- **TEXTO**
--------------------

É um romance arrebatador e durante uns dias eu dei por mim a trabalhar com vontade de voltar para casa, tratar dos miúdos, cumprir os serviços mínimos e ir para a cama ler.
Imagino que todos os pais de crianças com autismo o tenham lido.
Mas este livro devia ser de leitura obrigatória para todos os pais e mães, não tanto para darem valor à saúde dos seus filhos mas para sentirem um pouco da angustia e da dor permanente destes pais.
Acho que nos faz falta isto: sofrer pelos outros e sentir-lhes, ainda que temporariamente, o seu sofrimento.
Até porque sabemos bem que, como nos filmes pesados, quando aquilo “acaba” nós voltamos para a nossa vidinha...
Neste tempo em que despachamos a solidariedade para com os outros num post de facebook que nos leva 1 segundo a partilhar e somos todos contra a guerra e o "câncer", ler este livro é um murro no estômago à antiga.
O livro é escrito por um homem e acho que isso se nota; eu pelo menos senti-me tão identificado com as angustias da personagem masculina que não consegui deixar de pensar nisso o tempo todo. Normalmente o género do escritor é-me indiferente mas aqui senti um homem por detrás da escrita e acho que isso acrescenta valor ao livro.

--------------------

- **DADOS FORNECIDOS**
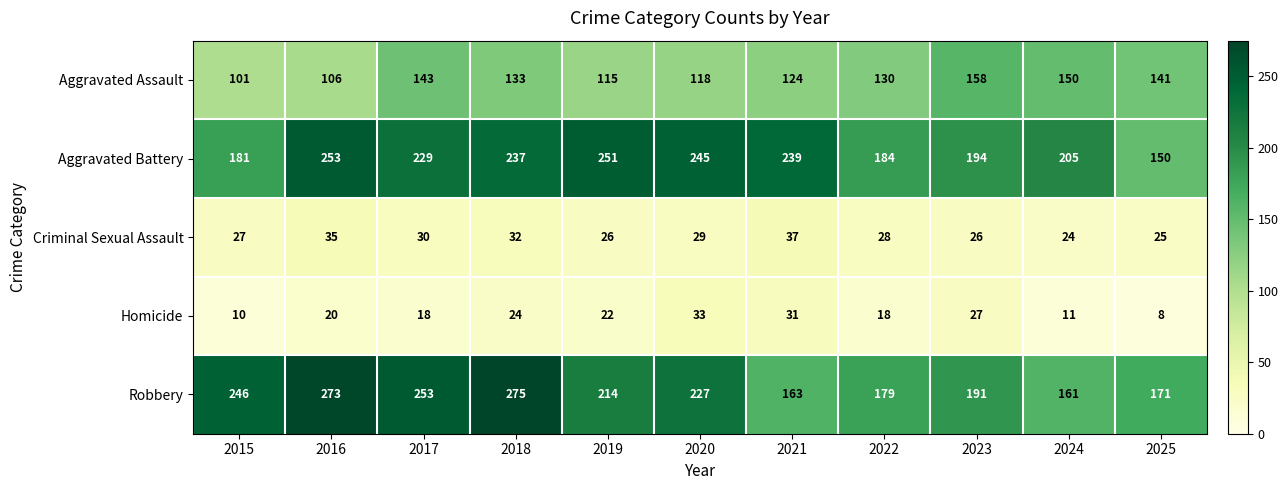

What is the difference between the maximum and minimum values in the Aggravated Assault series?

57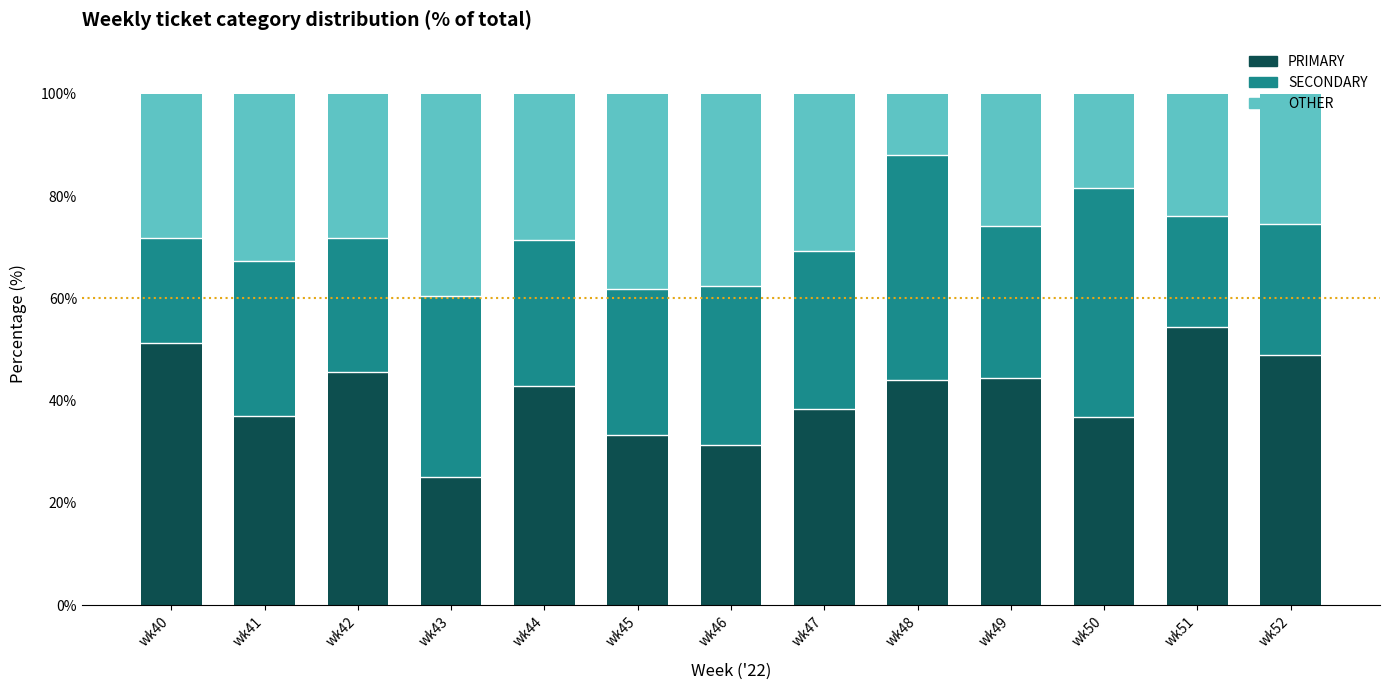

What is the difference between the second highest and minimum values in the PRIMARY series?

26.3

--------------------

- **QUESTÕES**
1) Segundo o texto, o livro devia ser de leitura obrigatória para quem?
2) Transcreva do texto o trecho entre "Mas este livro" e "o seu sofrimento.", inclusive.

- **RESPOSTAS ESCRITAS**
1) Para todos os pais e mães.

2)
Mas este livro devia ser de leitura obrigatória para todos os pais e mães, não tanto para darem valor à saúde dos seus filhos mas para sentirem um pouco da angustia e da dor permanente destes pais.
Acho que nos faz falta isto: sofrer pelos outros e sentir-lhes, ainda que temporariamente, o seu sofrimento.